Aveva fame il povero asinello.
Aveva camminato, mansueto,
per ore sul lungo tratto di strada;
ed ora aspettava la biada; ma non osava parlare:
anche il suo padrone era stanco di bussare alle porte della muta gente del borgo.
Perciò quella sera s’accovacciò e si mise a dormire. Lo svegliò un agnello zoppicante che belava come un fanciullo sperduto, temendo la notte che stava giungendo.
S’accesero trepide le stelle sul tetto del cielo ballando canzoni di pace. Tacque allora l’agnello, tacque la sua pena, ed attese l’aiuto.
La pecora madre si mosse e corse a fargli carezze col muso di lana e ad accomodare le bende del piede.
Quella notte nessuno poteva stare solo. L’asinello si rimise in cammino mangiando prima un umile fieno trovato sul ciglio. Raggiunsero insieme e a stento i compagni.
Nell’ora un po’ tarda una luce novella mostrava lontano una stalla, che invitava a un’insolita festa.
I piccoli agnelli si misero a correre, curiosi come bambini, e giunsero alla stalla per primi, lasciando le madri in affanno, ed entrarono belando come si entra nella casa già nota, formando un bel coro che parlava allegria.
L’uomo li accolse abbracciandoli tutti e offrendo ad ognuno un piccolo letto di paglia.
Ma essi non avevano sonno; attesero le madri col latte formato nel viaggio. Era bello vederli come bambini abbeverarsi al seno di mamma. Anche l’asinello giunse alla stalla ed ebbe il suo posto, di là dalla greppia, ove, con un compagno di cella, trovò del buon fieno.
L’ora sul campanile diceva che la notte era a mezzo del corso; e si attendeva col fiato sospeso. L’uomo si mise in ginocchio appoggiando la spalla alla stanga, accanto al giumento che emise un sospiro felice.

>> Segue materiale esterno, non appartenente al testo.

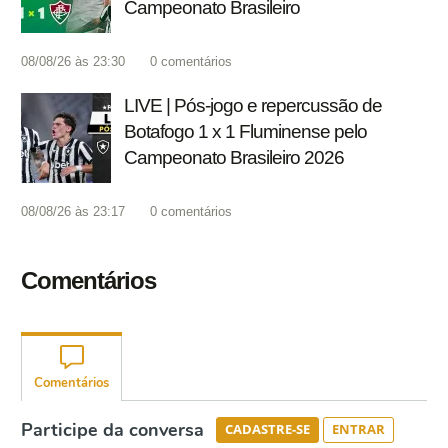
Campeonato Brasileiro
08/08/26 às 23:30
0
comentários
LIVE | Pós-jogo e repercussão de
Botafogo 1 x 1 Fluminense pelo
Campeonato Brasileiro 2026
08/08/26 às 23:17
0
comentários
Comentários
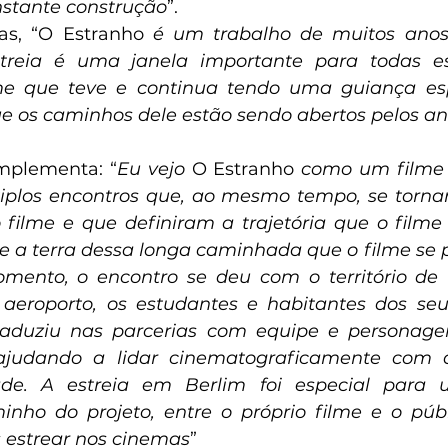
nstante construção
”.
as, “O Estranho
 é um trabalho de muitos anos
treia é uma janela importante para todas es
me que teve e continua tendo uma guiança espi
que os caminhos dele estão sendo abertos pelos anc
mplementa: “
Eu vejo 
O Estranho
 como um filme 
iplos encontros que, ao mesmo tempo, se tornar
filme e que definiram a trajetória que o filme ir
e a terra dessa longa caminhada que o filme se pr
ento, o encontro se deu com o território de G
aeroporto, os estudantes e habitantes dos seus
traduziu nas parcerias com equipe e personage
ajudando a lidar cinematograficamente com a
ade. A estreia em Berlim foi especial para 
nho do projeto, entre o próprio filme e o públi
 estrear nos cinemas
”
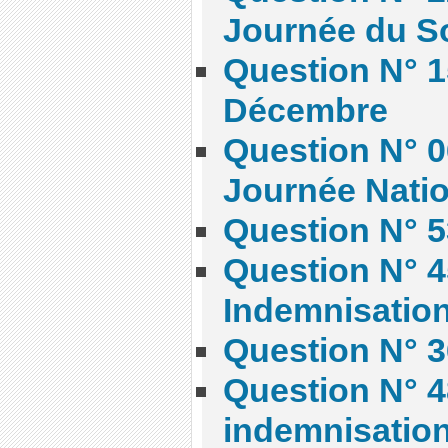
Journée du S
Question N° 15
Décembre
Question N° 06
Journée Natio
Question N° 5
Question N° 4
Indemnisatio
Question N° 3
Question N° 4
indemnisatio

Allora in silenzio apparve una scala di angeli discendere dall’alto ove stavan le stelle; era fatta di soffice luce, vi posavano lievi i teneri piedi d’una Vergine Madre che portava, già nato, un fiore di bimbo divino; poi lo adagiava tra i lini che coprivan la culla.
Tutti gli agnellini abbassarono il musetto adoranti, così fecero le pecore madri e l’asinello con l’amico, e tutti i pastori che a frotte giungevano ansiosi.
La stalla, che un tempo pareva deserta, divenne la casa più bella, ornata di vivi bambini innocenti, di canti e sorrisi, di giubili e suoni.
Era un lembo di cielo apparso all’uomo timoroso del sacro, ch’ha bisogno, ancor oggi, di sapori e profumi celesti.